A recent analysis by Quinn Thompson, CIO of Lekker Capital, has raised intriguing points regarding the implications of Jerome Powell’s messaging after the Federal Open Market Committee (FOMC) meeting on October 29. Thompson suggests that Powell’s comments were strategically crafted to exert political pressure rather than to clarify macroeconomic uncertainties, with notable repercussions for cryptocurrency liquidity.
In his post on X, Thompson articulated that Powell seemed to be navigating a complex political landscape, particularly in the context of a potential government shutdown. He described Powell’s remarks as a kind of political maneuvering designed to prompt the administration to reopen the government, implying that failure to do so could hinder the Federal Reserve’s capacity for further easing in December. This approach, Thompson argued, felt like a thinly veiled threat indicating that without data from the government, which has been impeded by the shutdown starting October 1, the Fed might refrain from cutting rates further.
Thompson highlighted that it was unusual for Powell to directly address market expectations, which he typically avoids. However, after reducing the policy rate by 25 basis points to a target range of 3.75%–4.00%, Powell made it clear that a further reduction in December was not guaranteed, contradicting his usual stance of not validating market pricing.
The immediate aftermath of Powell’s comments saw a significant market reaction. Treasury yields rose, and the likelihood of a rate cut in December diminished from a near-certainty to a more uncertain stance, resulting in a downturn in equities and cryptocurrencies, including bitcoin. Thompson emphasized that Powell’s intention was not to signal a tightening cycle but rather to underline conditionality based on government action.
He interpreted Powell’s warnings about the Fed’s reliance on data — particularly in light of ongoing economic challenges and rising unemployment — as implicitly highlighting the adverse effects of a government shutdown on economic decision-making. According to Thompson, the Fed’s rationale behind the recent rate cut, driven by fears of labor market deterioration and subdued inflation, should actually bode well for crypto assets. Historically, such conditions often lead to more favorable liquidity environments, which are beneficial for cryptocurrencies.
Additionally, Thompson pointed out a pivotal development: the Fed announced that it would halt quantitative tightening (QT) on December 1. Instead of allowing its Treasury and mortgage holdings to decrease passively, the Fed plans to reinvest maturing securities back into Treasuries. This strategic shift effectively injects additional dollar liquidity into the market, a factor Thompson believes is critical for the crypto sector, even if not labeled as quantitative easing (QE).

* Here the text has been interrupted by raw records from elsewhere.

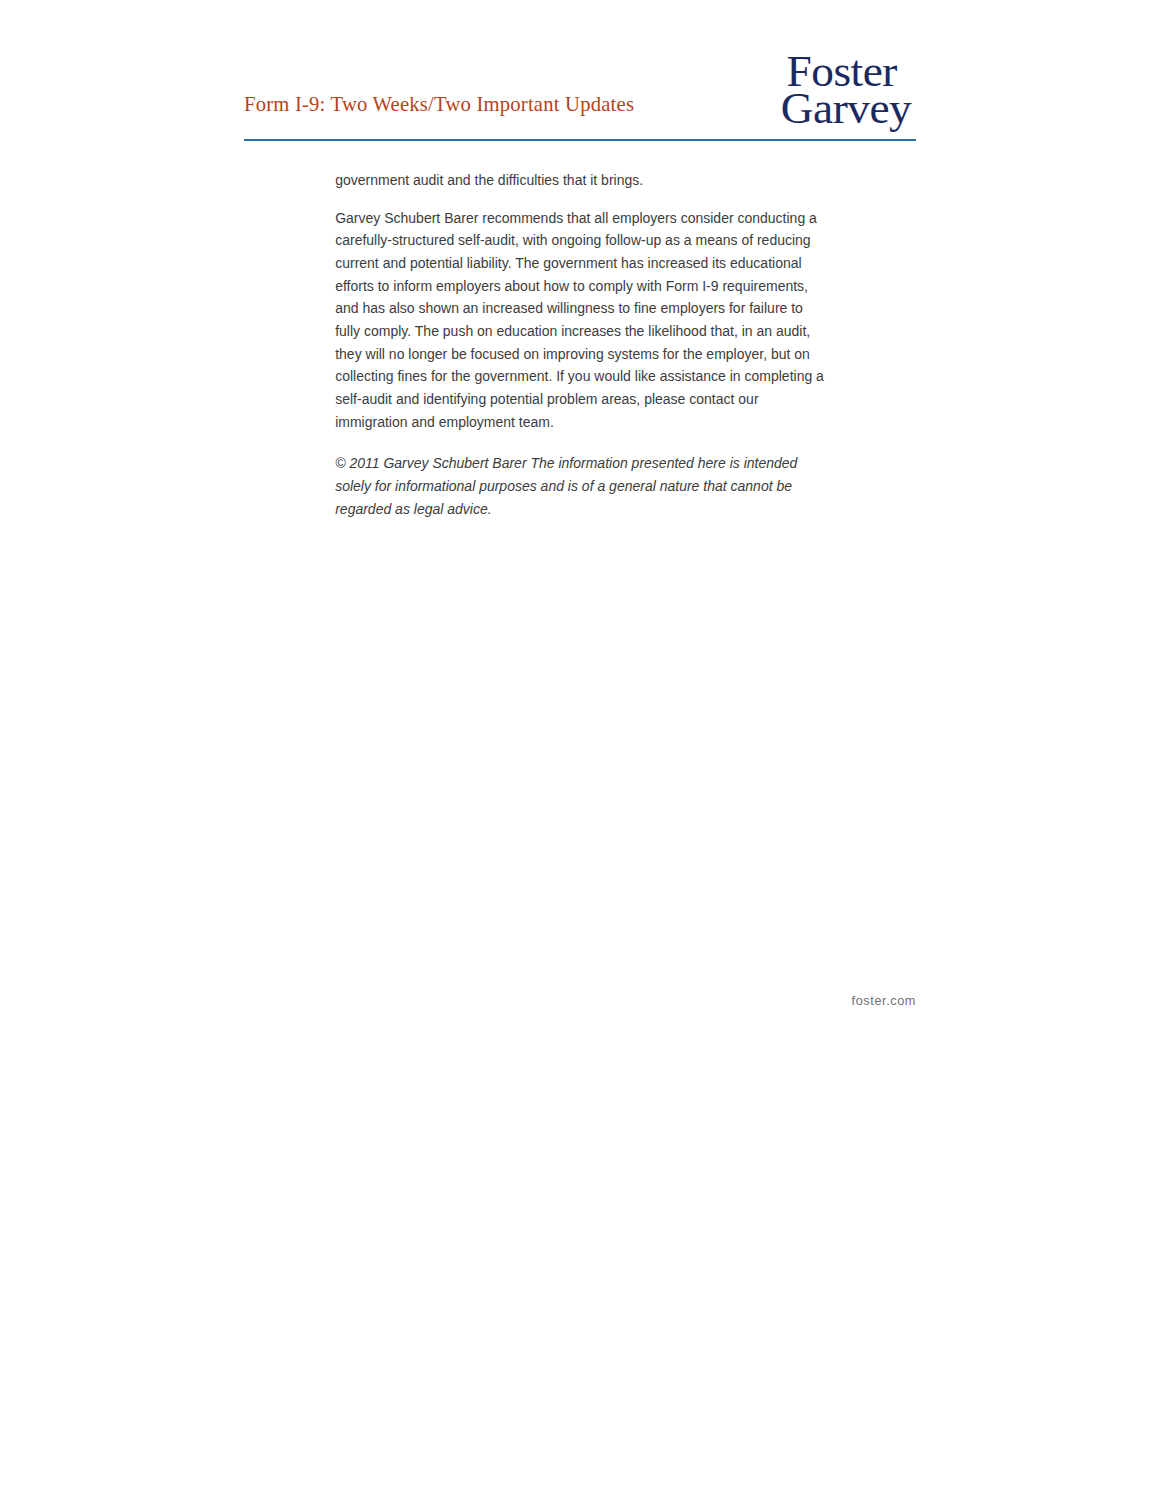Form I-9: Two Weeks/Two Important Updates
Foster Garvey
government audit and the difficulties that it brings.
Garvey Schubert Barer recommends that all employers consider conducting a carefully-structured self-audit, with ongoing follow-up as a means of reducing current and potential liability. The government has increased its educational efforts to inform employers about how to comply with Form I-9 requirements, and has also shown an increased willingness to fine employers for failure to fully comply. The push on education increases the likelihood that, in an audit, they will no longer be focused on improving systems for the employer, but on collecting fines for the government. If you would like assistance in completing a self-audit and identifying potential problem areas, please contact our immigration and employment team.
© 2011 Garvey Schubert Barer The information presented here is intended solely for informational purposes and is of a general nature that cannot be regarded as legal advice.
foster.com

Thompson forecasts that once government operations resume, the resulting economic data is likely to warrant continued easing measures rather than restrictions. He expressed optimism about the upcoming macroeconomic landscape, predicting that inflation may decrease and the labor market may continue to weaken, supporting an ongoing accommodating stance from the Fed.
Furthermore, Thompson suggested that Powell’s term as Chair is set to expire in six months, creating a “shadow Fed chair” situation that could potentially favor a more supportive monetary policy. This anticipated bias could signal a commitment to nurturing liquidity conditions, especially as the Fed prepares to restart balance sheet growth.
As of now, the total crypto market capitalization stands at approximately $3.73 trillion, a figure that seems to reflect an underlying bullish sentiment driven by the Fed’s evolving liquidity dynamics. Thompson’s analysis presents an optimistic outlook for cryptocurrencies in the context of upcoming economic developments and shifts in Federal Reserve policy.